The summit had been entirely cleared of timber. On the very highest point one lone tree remained. A long pole had been planted near its trunk, with its top fastened to a branch of the tree. Crossbars between the tree and the pole made a sort of rude ladder of the affair. And well up the tree a rough staging had been constructed of small limbs. The boys saw at once that this was a rude sort of watch-tower, and they suspected that the ranger had been in the tree when he discovered the smoke from their fire.
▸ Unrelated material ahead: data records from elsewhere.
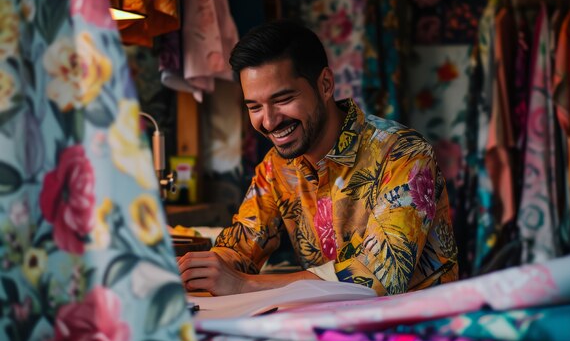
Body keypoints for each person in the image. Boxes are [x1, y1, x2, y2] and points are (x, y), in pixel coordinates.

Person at [178, 19, 458, 296]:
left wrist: (241, 284)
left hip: (417, 330)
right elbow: (242, 245)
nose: (269, 121)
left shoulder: (404, 154)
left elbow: (379, 277)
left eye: (282, 100)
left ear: (325, 85)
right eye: (255, 107)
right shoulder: (276, 167)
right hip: (328, 329)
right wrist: (203, 271)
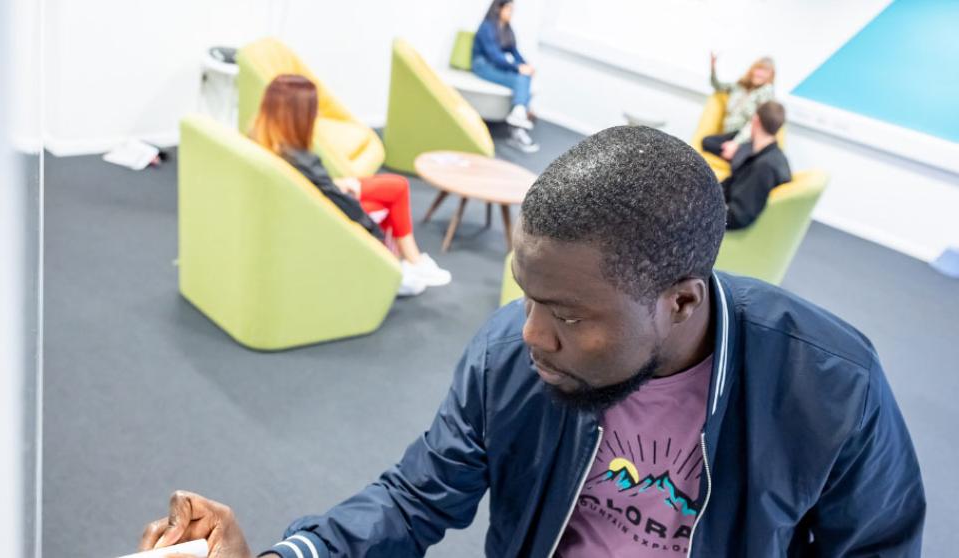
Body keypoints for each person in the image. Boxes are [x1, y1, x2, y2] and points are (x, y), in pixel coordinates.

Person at [139, 127, 925, 557]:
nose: (531, 334)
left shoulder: (831, 388)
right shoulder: (510, 356)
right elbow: (416, 498)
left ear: (680, 301)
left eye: (572, 316)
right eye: (527, 294)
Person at [250, 74, 450, 296]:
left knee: (396, 186)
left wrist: (336, 184)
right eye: (313, 109)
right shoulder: (302, 159)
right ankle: (399, 265)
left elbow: (311, 186)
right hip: (329, 213)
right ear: (299, 115)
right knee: (391, 197)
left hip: (319, 197)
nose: (316, 115)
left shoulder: (261, 139)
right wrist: (374, 235)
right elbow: (343, 206)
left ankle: (413, 261)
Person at [472, 0, 539, 154]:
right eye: (509, 8)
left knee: (524, 76)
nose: (511, 12)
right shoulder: (486, 28)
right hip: (483, 66)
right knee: (520, 77)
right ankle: (521, 116)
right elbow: (495, 57)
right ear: (498, 8)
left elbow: (514, 52)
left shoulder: (507, 28)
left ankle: (519, 113)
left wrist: (526, 66)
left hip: (495, 65)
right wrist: (517, 67)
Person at [721, 100, 791, 229]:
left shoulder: (764, 167)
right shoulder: (774, 157)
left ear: (755, 120)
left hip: (726, 227)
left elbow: (737, 217)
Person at [701, 54, 775, 161]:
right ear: (753, 70)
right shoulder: (739, 87)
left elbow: (755, 122)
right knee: (707, 142)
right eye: (759, 69)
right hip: (730, 133)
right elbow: (717, 86)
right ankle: (735, 158)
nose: (761, 74)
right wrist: (713, 68)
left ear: (770, 76)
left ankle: (737, 158)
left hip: (746, 136)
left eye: (766, 72)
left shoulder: (765, 92)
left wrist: (736, 143)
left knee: (748, 153)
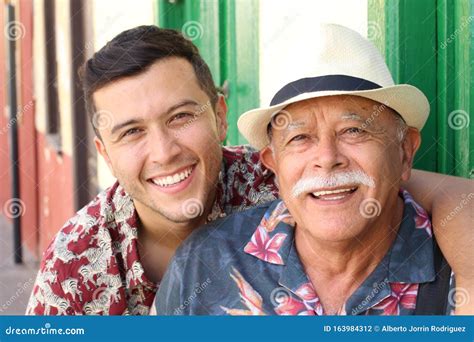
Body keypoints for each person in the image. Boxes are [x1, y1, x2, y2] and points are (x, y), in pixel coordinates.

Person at [27, 25, 472, 315]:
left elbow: (370, 178)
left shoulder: (272, 177)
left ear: (220, 116)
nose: (163, 152)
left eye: (181, 116)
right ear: (105, 154)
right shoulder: (76, 262)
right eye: (131, 132)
They climbed up the tree and surveyed the scene before them in silence. Indeed, it was too sublime for words. On every side stretched the forest. Mile upon mile, league after league, east, west, north, south, far as the eye could reach, spread the leafy roof of the forest, seemingly illimitable, boundless, vast as the ocean, a sea of trees. And like a sea the forest rose and fell in huge billows. On either hand great mountains reared their huge bulk heavenward. Beyond them other ranges heaved their rugged crests aloft. And still other ranges lay beyond these. Over all was a cover of living green, the canopy of the forest. Sublime, majestic, awesome, almost overpowering was the spectacle. And neither lad could find words to express the emotion that arose within him. So they stood and looked in silent wonder. Finally Charley spoke.